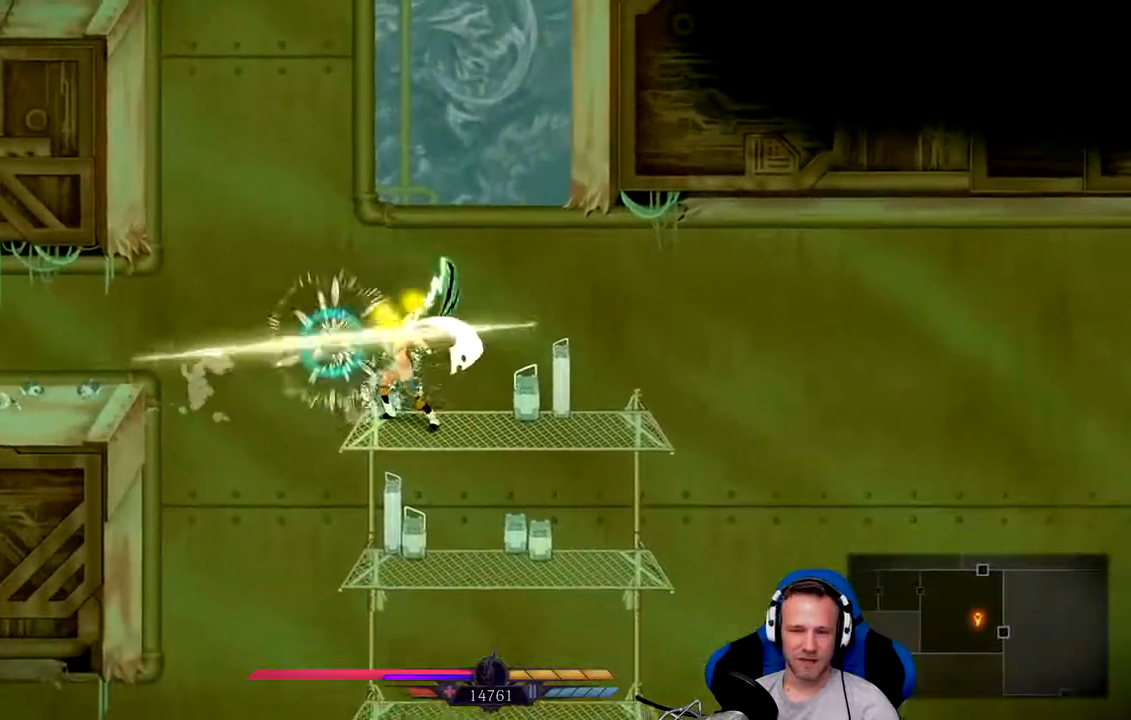
{"buttons": [], "left_stick": "center", "right_stick": "center", "events": [[133, "left_stick", "right"], [400, "X", "down"], [400, "left_stick", "center"], [500, "X", "up"]]}
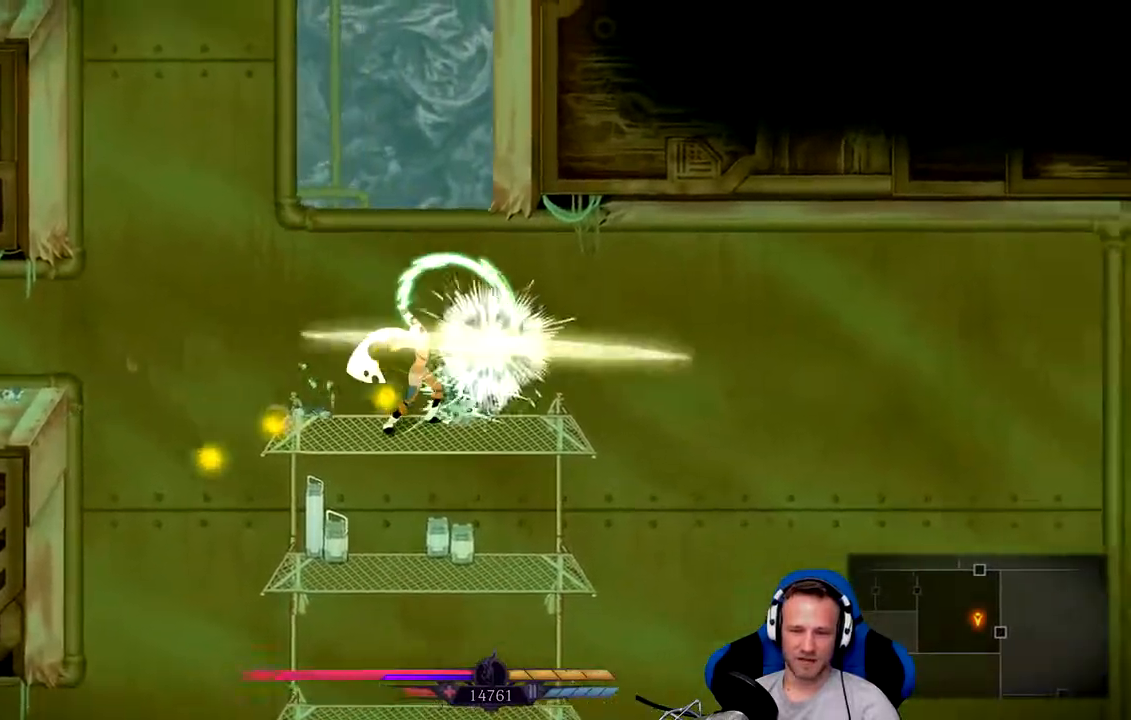
{"buttons": ["A"], "left_stick": "down", "right_stick": "center", "events": [[250, "left_stick", "down"], [350, "A", "down"]]}
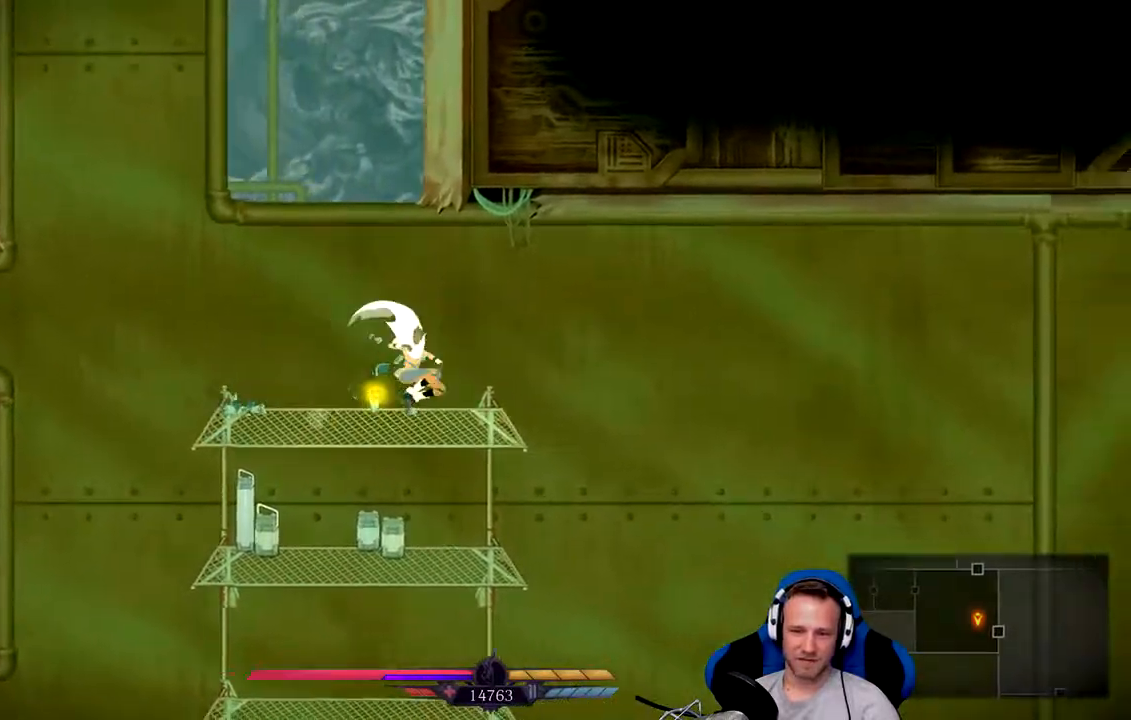
{"buttons": [], "left_stick": "left", "right_stick": "center", "events": [[17, "A", "up"], [83, "left_stick", "center"], [250, "left_stick", "left"], [383, "X", "down"], [483, "X", "up"]]}
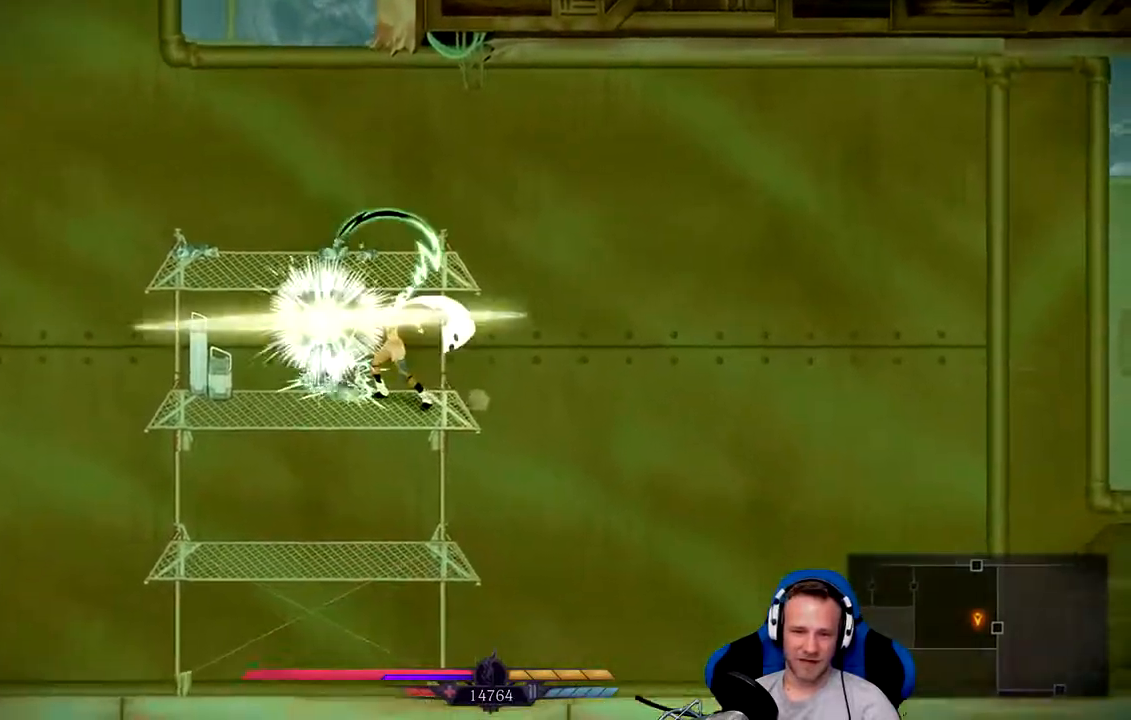
{"buttons": [], "left_stick": "left", "right_stick": "center", "events": [[50, "left_stick", "center"], [283, "left_stick", "left"]]}
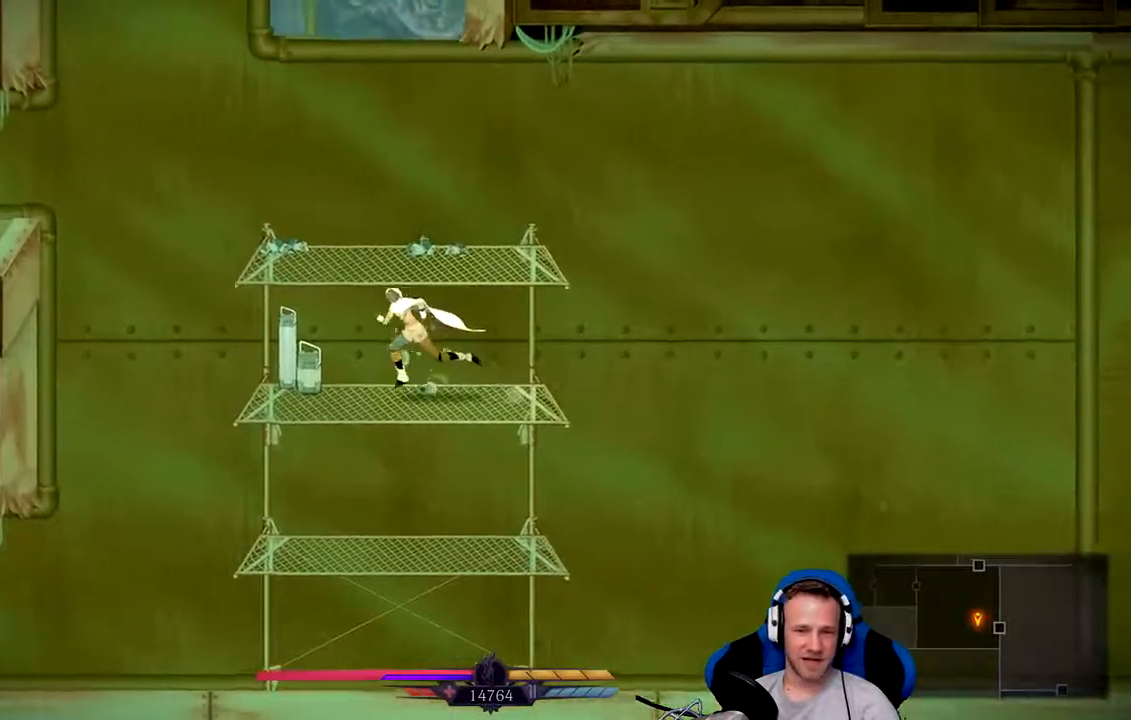
{"buttons": [], "left_stick": "left", "right_stick": "center", "events": [[50, "X", "down"], [117, "left_stick", "center"], [183, "X", "up"], [233, "left_stick", "left"]]}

PROBLEM REQUIREMENTS »
Set down all entries above again, exactly, without images.

THE ANSWER »
{"buttons": [], "left_stick": "center", "right_stick": "center", "events": [[133, "left_stick", "right"], [400, "X", "down"], [400, "left_stick", "center"], [500, "X", "up"]]}
{"buttons": ["A"], "left_stick": "down", "right_stick": "center", "events": [[250, "left_stick", "down"], [350, "A", "down"]]}
{"buttons": [], "left_stick": "left", "right_stick": "center", "events": [[17, "A", "up"], [83, "left_stick", "center"], [250, "left_stick", "left"], [383, "X", "down"], [483, "X", "up"]]}
{"buttons": [], "left_stick": "left", "right_stick": "center", "events": [[50, "left_stick", "center"], [283, "left_stick", "left"]]}
{"buttons": [], "left_stick": "left", "right_stick": "center", "events": [[50, "X", "down"], [117, "left_stick", "center"], [183, "X", "up"], [233, "left_stick", "left"]]}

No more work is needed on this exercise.